Ya estamos acostumbrados a este tipo de reacciones por parte del brasileño, que dado su carácter impulsivo (para lo bueno y para lo malo) y algo indivudualista (para lo bueno y para lo malo) siempre tiene palabras de cariño para los periodistas extranjeros o nacionales que le colocan en un club de primer nivel mundial. Afortunadamente en el Sevilla FC tienen claro que esos cantos de sirena no tienen ningún valor, y que quien quiera llevarse al delantero tendrá que pasar por caja y bien pasado, aunque no necesariamente pagando los 30 millones que refleja su cláusula de rescisión.

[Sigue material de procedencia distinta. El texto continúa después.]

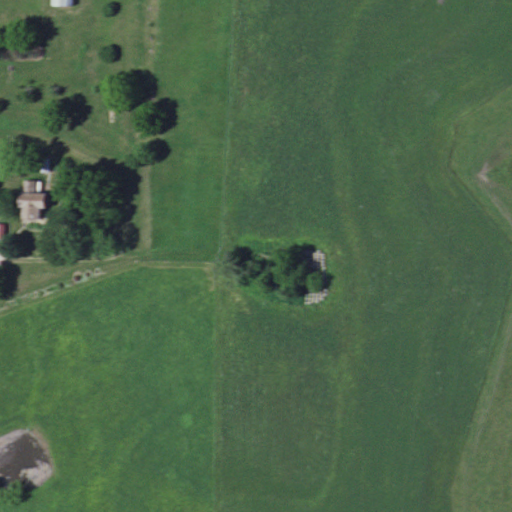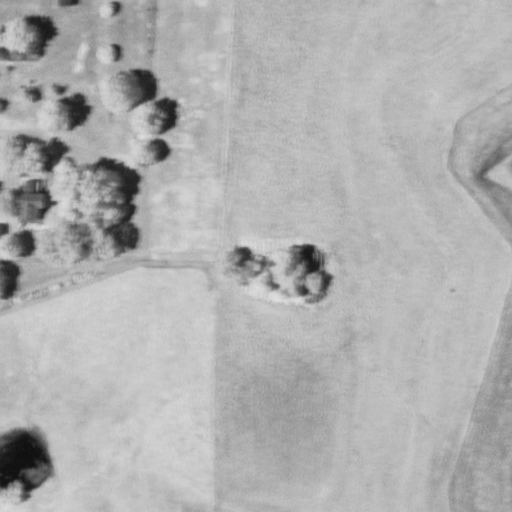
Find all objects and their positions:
building: (65, 3)
building: (36, 204)
building: (2, 233)
road: (20, 263)
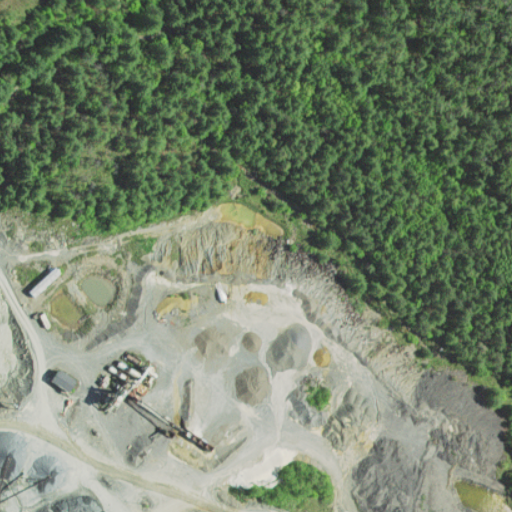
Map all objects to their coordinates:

Sin embargo, no consigo imaginar a Luis Fabiano en un Real Madrid o un Milán como se está hablando, y mucho menos de titular. Más que nada porque la prensa tardaría dos semanas en dilapidarlo. Luisfa es un futbolista fundamental cuando está enchufado. Hay momentos en los que coge el balón y hasta que no lo manda a la portería no para. Sin embargo, esas ansias le suelen jugar una mala pasada cuando por lo que sea, la tarde no se da. Tarjetas innecesarias, calentones con los rivales y rifirrafes con los árbitros son habituales cuando Luis Fabiano no consigue ver puerta, o cuando no le queda otra que salir desde el banquillo.

Mucho más grave para el Sevilla sería desprenderse de Kanouté. Afortunadamente el malí, y toquemos madera, parece haber echado raíces en nuestra ciudad y ya no hay quien lo saque de aquí. Veremos a ver lo que pasa con Luisfa.